Marco took a step into the room, but a noise from the front of the house startled him, brought him to a stop. It might have been nothing more than the house settling, or a tenacious icicle finally releasing its grasp on the eaves, falling, and cracking against the walk, but a distinct change in the air followed the noise, as if it had thinned and fled. Escaped. Maybe his guard, Tony, had decided to do a sweep, or he’d noticed the office light on and decided to see if his boss needed anything. It was possible, but Impelliteri doubted it.

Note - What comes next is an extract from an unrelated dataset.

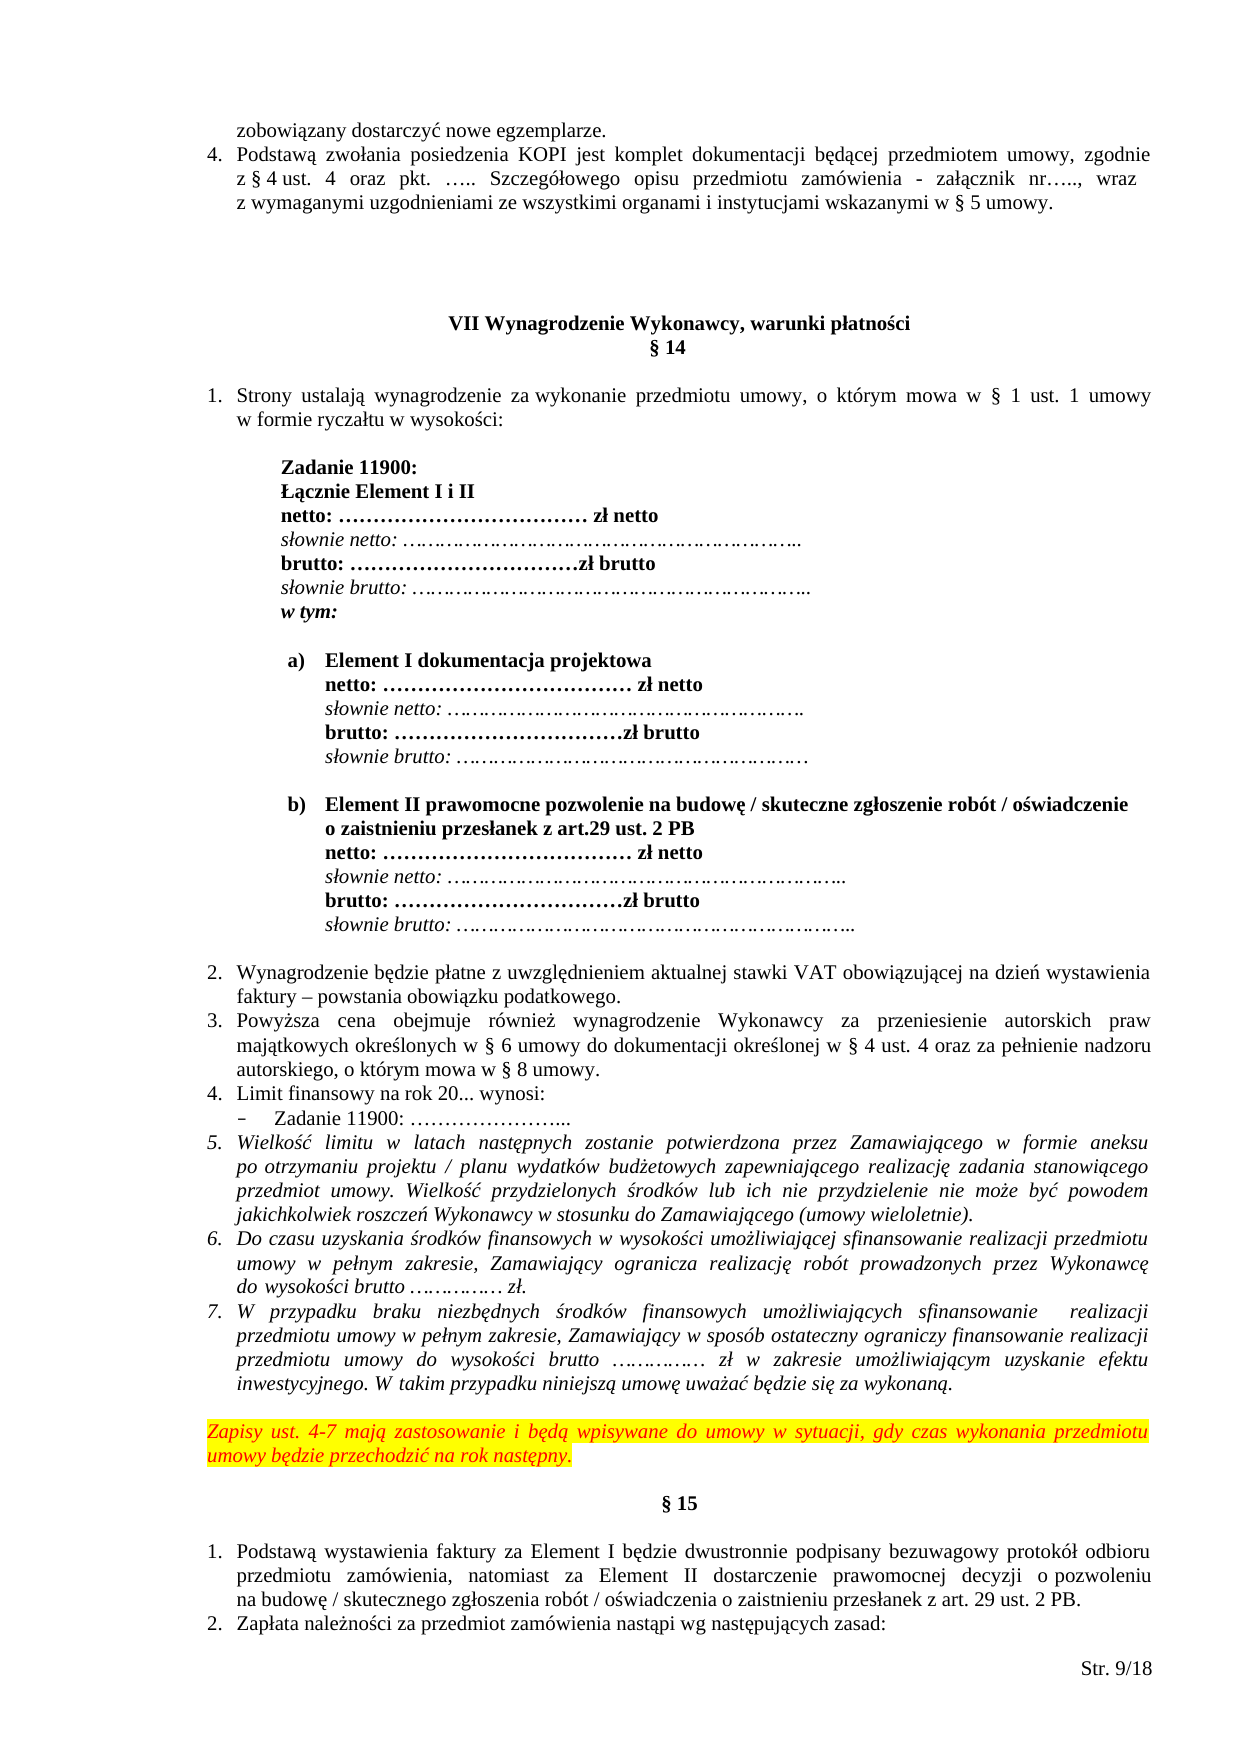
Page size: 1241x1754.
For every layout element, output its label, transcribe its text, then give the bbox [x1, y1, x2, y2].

Backing out of the room, Marco listened carefully. He closed the door to his daughter’s room and reached for the gun he kept in the pocket of his robe. Once he had a firm grip on the weapon, he returned to the top of the stairs and looked down. The entryway was empty, and the floor was clean, no muddy footprints to indicate intruders. He eased down the stairs, alert for both sound and motion. At the bottom of the stairs he stopped again, and he listened, and though he didn’t hear anything, his belief that someone was moving around remained. It was the air. The air felt wrong. It shifted and rolled like a phantom draught. Marco retraced his steps to his office and outside he pressed his ear to the door. More silence.

Marco entered the room, holding the gun low and close to his hip. Tony stood behind his desk. Hands at his sides. The man’s narrow face was tight with fear.

Before Marco could take in the totality of the scene, or completely understand the expression on his bodyguard’s face, a hand slammed down on his wrist with so much force he dropped the gun and flinched. When he opened his eyes, he saw a hard, broad face and the point of a knife, hovering less than an inch from his eye.